Nellie

fucked up
2002-04-19 06:15:26 (UTC)

hmmmm

i feel horible. my so called friend doesn't want to have
anything to do with me. I know that this means that i
should just say "then fuck you. you arn't worth being my
friend" but what the fuck is that lie going to prove.
actually that sounds like a really good fucking idea. the
thing is i am too fogivfull, everyone knows that if they
needed me no matter what they said about me or how much we
hated each other i would help them how ever i could.
maybe i need to get new friends. how the fuck should i
acomplish this??. i feel like shit. what the fuck ever.
friends are worthless anywaze. i have me. thats all i
need right?? we all know that that isn't true. i miss
sandee. on a higher note matt and i are doing wonderfull
together, although right now we are both sick (can just see
eric saying "good" right now(i can't figure out why i still
care about him. not in any way as a friend of course but i
still care. i think it may be because i did the wronging
and havn't fixed it. i don't know if i even should. i miss
him though. and his friends and family. i guess it
doesn't matter though. question. whats the point of
having a boy/girl friend? all that happens is that you get
hurt. its only a matter of time. i just asked eric what
he wanted his letter to be about. i bet hes in shock. i
know he thinks im a bitch.
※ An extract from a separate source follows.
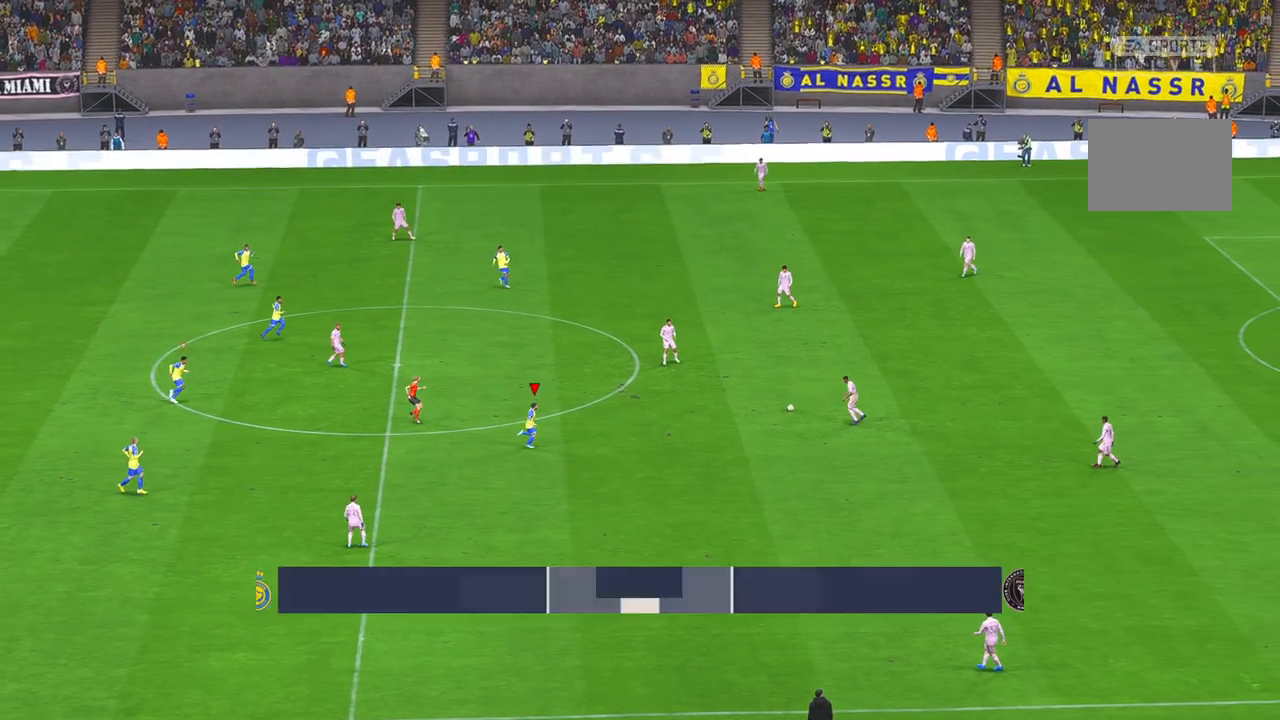
{"dt_ms": 1000, "buttons": ["R2"], "left_stick": "up", "right_stick": "center"}
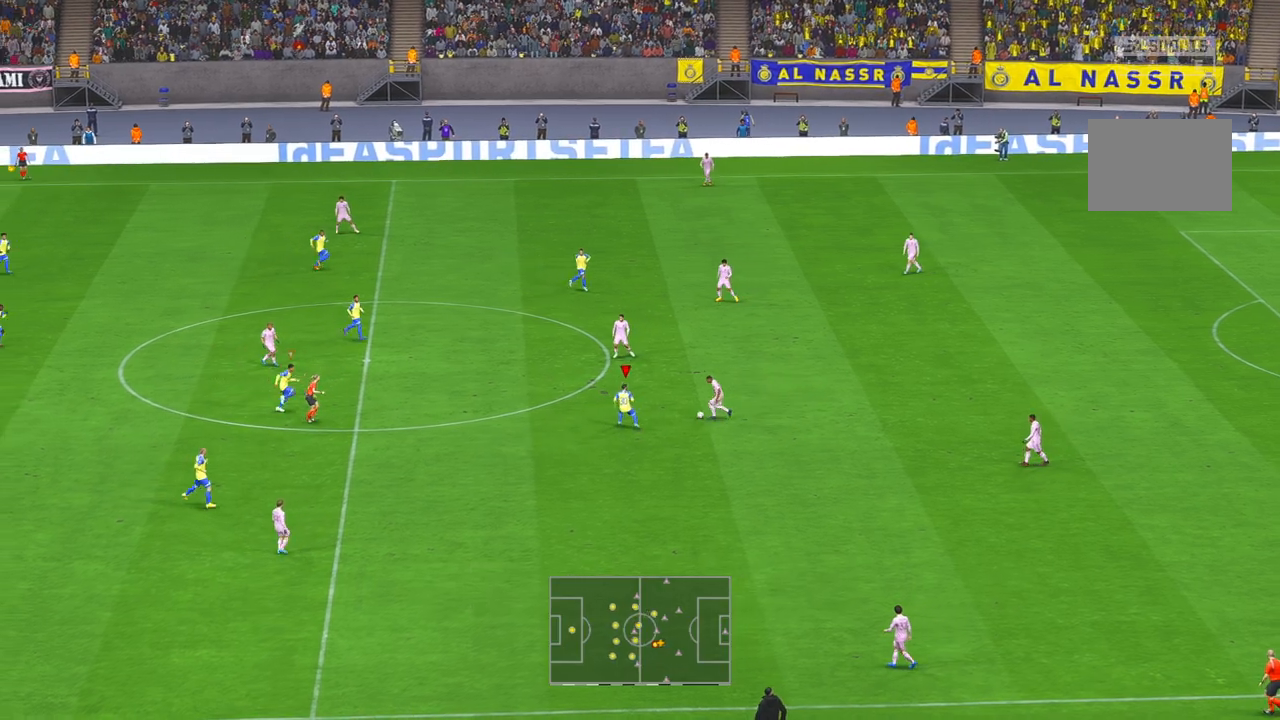
{"dt_ms": 500, "buttons": ["R1", "R2"], "left_stick": "down", "right_stick": "center", "events": [[233, "R1", "down"], [350, "left_stick", "down"]]}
I know i am. but i said i would
so i am going to. i have writen it in my head so many
times it isn't even funny. now to just do it physically.
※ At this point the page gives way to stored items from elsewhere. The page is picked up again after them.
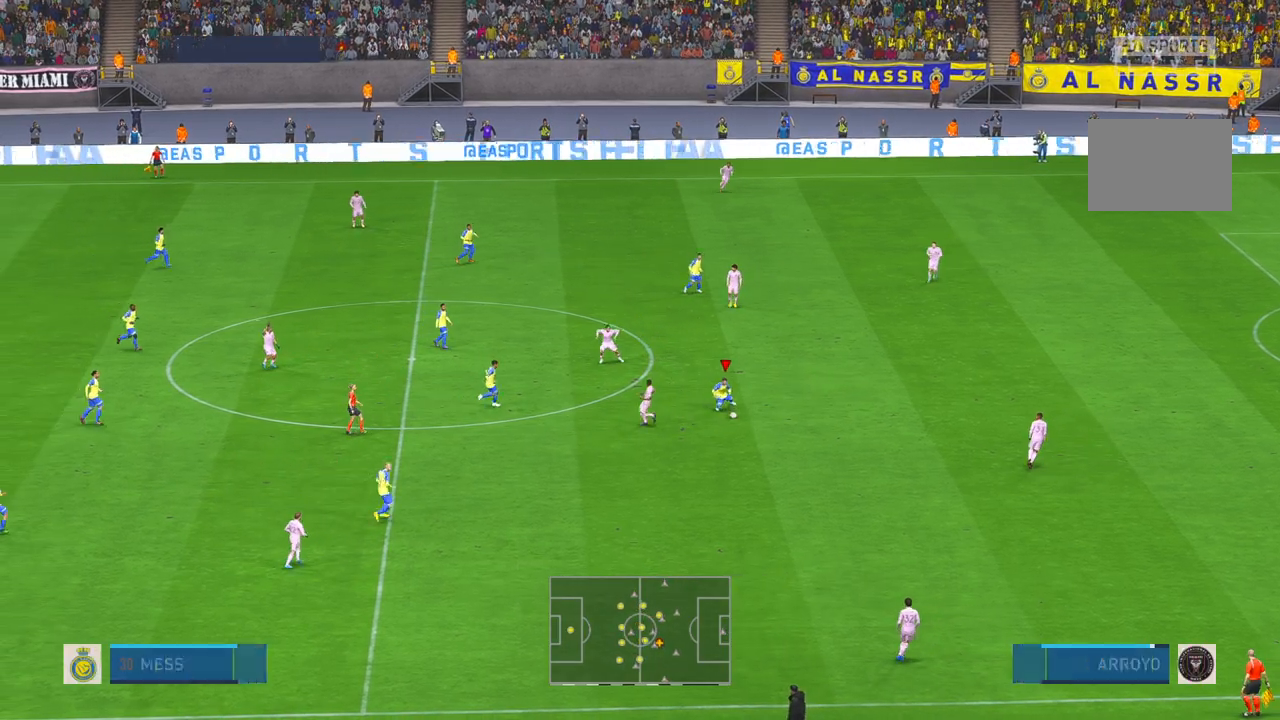
{"dt_ms": 1000, "buttons": ["R2"], "left_stick": "up", "right_stick": "center"}
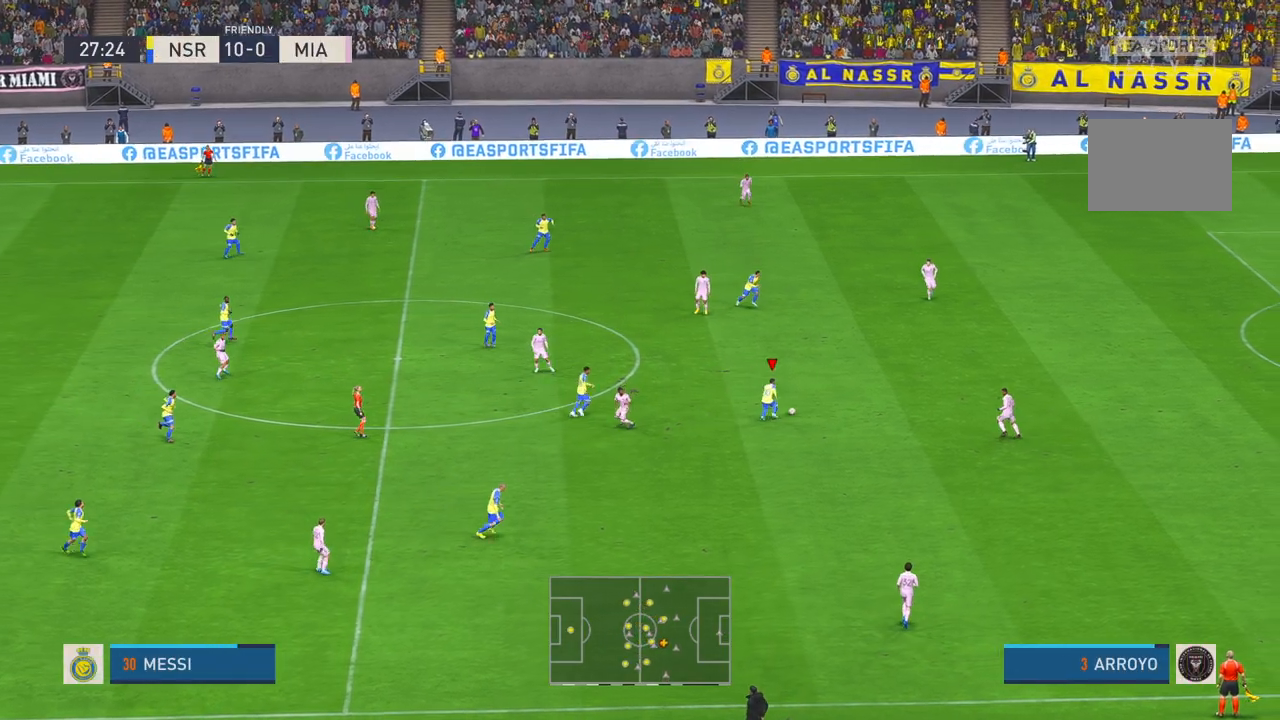
{"dt_ms": 500, "buttons": ["R2"], "left_stick": "up", "right_stick": "center", "events": []}
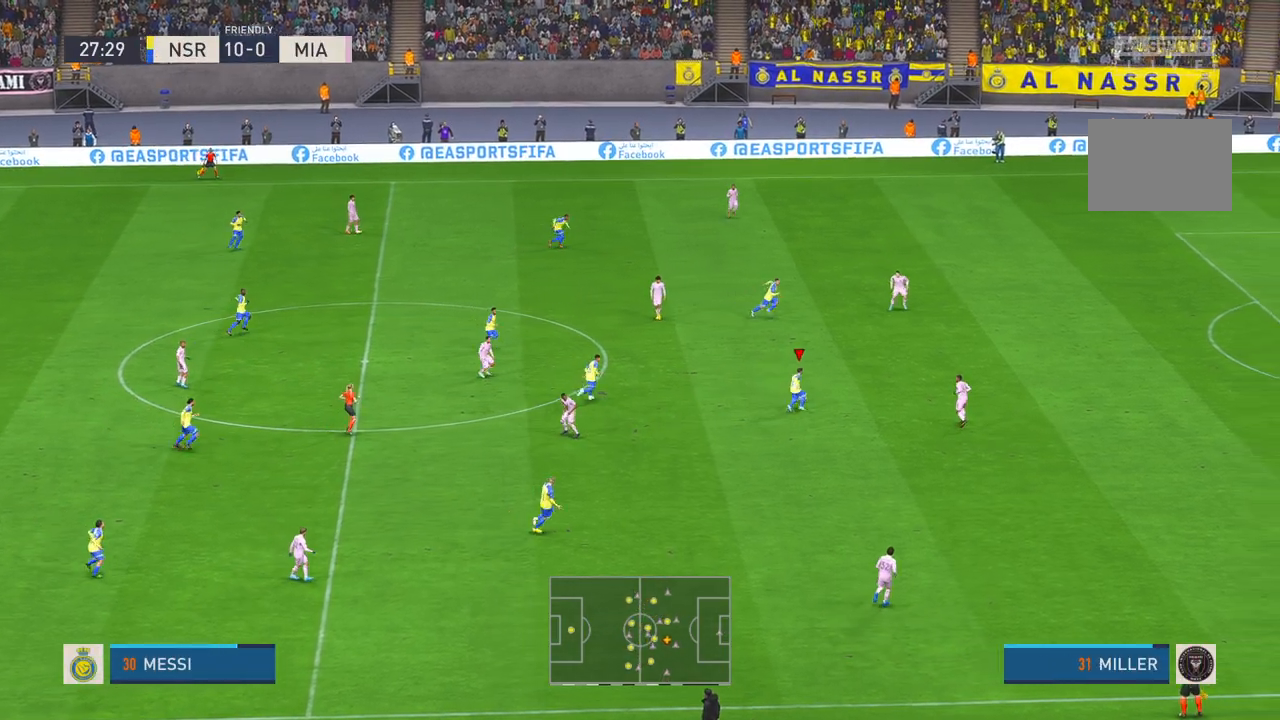
{"dt_ms": 500, "buttons": ["R2"], "left_stick": "up", "right_stick": "center", "events": []}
he hasn't responded. shit. i asked him if he even wanted to
talk to me. he said he didn't know. hmm....can't be
good. i said ok. ilt seems like we switch. he'll want to
talk, and i wont. then i will and he wont. oh well, only
the goddess knows what the fuck will happen. it isn't in
my hands anymore. "mother goddess, of everything both
material and spiritual, i ask for your help. please help
me figure out what needs to be done between my friends and
i. Please do this for the greater good of all those
involved. i ask for you blessing" ) I talked to jace, my
online boyfriend from a year ago. that was wonderfull. i
also talked to dany. damn that awesome. i miss my
chatting days. back when i was happy. i am happy now
don't get me wrong. but then i was happy without meds.
This is a common mistake though. don't think that im
saying my meds are making me happy. what im saying is that
i can't seem to be happy without them. they don't make me
happy, they let me make myself happy. before my brain
would go "hey fucker you shoould be happy" and my brain
would reply " well fucker, im not so what should be done
now" then they would both shrug and come to the common
agreement to just pretend. Of course at the time i didn't
realize that this was all hapening but it was none the
less. no they actually get a hint and just amplify that. i
wonder if there will be a time when i actually get the full
efect. well i'll be fucked up the goat ass. i didn't
realize that i can't actually be fully happy now. hmmm
guess something to say to the psychiatrist wednessday. ok
i need sleep. good night and sweat dreams all.